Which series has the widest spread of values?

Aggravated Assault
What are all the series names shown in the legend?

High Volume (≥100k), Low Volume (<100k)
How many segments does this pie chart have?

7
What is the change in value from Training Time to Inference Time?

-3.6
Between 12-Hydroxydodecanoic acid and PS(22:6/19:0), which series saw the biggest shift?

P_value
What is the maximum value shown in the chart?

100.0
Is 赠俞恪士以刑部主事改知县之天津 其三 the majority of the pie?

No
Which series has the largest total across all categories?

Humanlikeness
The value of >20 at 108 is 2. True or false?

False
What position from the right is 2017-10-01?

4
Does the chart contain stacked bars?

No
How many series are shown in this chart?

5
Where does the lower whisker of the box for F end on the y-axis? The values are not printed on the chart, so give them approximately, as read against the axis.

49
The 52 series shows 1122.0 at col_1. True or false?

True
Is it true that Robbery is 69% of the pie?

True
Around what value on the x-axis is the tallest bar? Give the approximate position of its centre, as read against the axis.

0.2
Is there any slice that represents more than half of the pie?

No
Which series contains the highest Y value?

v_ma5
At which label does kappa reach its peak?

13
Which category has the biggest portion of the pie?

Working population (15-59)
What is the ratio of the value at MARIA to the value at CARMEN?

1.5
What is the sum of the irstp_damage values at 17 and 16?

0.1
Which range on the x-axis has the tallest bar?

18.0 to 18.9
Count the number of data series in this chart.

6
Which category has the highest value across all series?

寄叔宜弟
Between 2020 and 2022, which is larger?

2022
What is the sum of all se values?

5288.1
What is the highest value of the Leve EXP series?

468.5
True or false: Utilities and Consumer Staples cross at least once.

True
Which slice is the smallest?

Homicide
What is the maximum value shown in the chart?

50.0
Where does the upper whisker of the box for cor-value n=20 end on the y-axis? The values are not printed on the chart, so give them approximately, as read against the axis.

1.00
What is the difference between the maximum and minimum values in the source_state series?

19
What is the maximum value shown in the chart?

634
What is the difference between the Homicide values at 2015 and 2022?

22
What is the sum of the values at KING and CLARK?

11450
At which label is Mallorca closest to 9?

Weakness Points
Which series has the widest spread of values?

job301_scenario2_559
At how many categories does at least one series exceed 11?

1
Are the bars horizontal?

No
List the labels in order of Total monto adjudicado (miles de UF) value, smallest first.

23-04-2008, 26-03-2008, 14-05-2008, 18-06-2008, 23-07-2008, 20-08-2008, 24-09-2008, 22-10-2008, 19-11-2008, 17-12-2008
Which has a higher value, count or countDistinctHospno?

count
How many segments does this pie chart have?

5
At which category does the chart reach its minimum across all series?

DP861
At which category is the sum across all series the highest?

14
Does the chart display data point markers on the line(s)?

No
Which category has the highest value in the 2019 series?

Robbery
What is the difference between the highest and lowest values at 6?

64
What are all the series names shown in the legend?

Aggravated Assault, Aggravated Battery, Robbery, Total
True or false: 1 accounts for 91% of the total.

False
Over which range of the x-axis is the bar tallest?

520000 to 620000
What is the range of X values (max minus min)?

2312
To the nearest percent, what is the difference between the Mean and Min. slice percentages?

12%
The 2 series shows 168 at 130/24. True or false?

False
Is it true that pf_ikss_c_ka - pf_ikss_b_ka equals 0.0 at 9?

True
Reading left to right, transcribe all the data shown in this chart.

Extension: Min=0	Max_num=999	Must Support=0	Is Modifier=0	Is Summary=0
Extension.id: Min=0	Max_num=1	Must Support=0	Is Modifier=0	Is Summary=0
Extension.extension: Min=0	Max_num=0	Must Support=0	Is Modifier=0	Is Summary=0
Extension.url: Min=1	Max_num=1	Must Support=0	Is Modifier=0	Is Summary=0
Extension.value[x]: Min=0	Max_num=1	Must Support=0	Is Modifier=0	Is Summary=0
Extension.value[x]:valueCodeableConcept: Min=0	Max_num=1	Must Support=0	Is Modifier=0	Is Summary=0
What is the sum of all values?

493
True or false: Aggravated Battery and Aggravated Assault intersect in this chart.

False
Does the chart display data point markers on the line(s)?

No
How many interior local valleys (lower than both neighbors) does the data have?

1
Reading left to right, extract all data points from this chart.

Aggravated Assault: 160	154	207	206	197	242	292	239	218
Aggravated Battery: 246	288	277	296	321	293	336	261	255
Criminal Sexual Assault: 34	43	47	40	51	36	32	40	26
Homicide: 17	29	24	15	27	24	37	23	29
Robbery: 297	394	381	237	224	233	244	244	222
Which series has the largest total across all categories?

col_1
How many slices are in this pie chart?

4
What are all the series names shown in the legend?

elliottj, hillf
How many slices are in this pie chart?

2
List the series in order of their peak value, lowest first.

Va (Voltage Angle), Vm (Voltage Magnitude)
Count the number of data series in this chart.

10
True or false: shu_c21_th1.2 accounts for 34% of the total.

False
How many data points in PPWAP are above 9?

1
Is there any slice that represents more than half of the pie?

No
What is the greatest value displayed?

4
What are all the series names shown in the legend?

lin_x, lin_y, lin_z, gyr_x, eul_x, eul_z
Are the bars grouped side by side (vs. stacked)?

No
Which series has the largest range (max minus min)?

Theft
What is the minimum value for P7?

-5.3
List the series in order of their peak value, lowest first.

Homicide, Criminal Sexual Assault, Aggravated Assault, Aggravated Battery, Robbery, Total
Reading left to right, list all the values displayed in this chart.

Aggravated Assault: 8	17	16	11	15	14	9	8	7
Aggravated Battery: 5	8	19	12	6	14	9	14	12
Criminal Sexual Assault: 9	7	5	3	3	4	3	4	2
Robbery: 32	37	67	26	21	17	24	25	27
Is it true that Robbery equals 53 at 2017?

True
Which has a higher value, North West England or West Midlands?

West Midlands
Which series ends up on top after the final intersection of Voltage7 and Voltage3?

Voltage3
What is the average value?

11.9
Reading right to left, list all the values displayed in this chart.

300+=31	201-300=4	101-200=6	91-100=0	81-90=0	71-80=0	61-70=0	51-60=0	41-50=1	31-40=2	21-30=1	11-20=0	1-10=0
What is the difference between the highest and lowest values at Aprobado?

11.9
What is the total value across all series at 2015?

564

++++++++++++++++++++

Assignment: Which lines in the records above contain the word "minimum"? Copy each of them in full, and treat uppercase and lowercase as different.

Solution for this task:
What is the difference between the maximum and minimum values in the source_state series?
At which category does the chart reach its minimum across all series?
What is the minimum value for P7?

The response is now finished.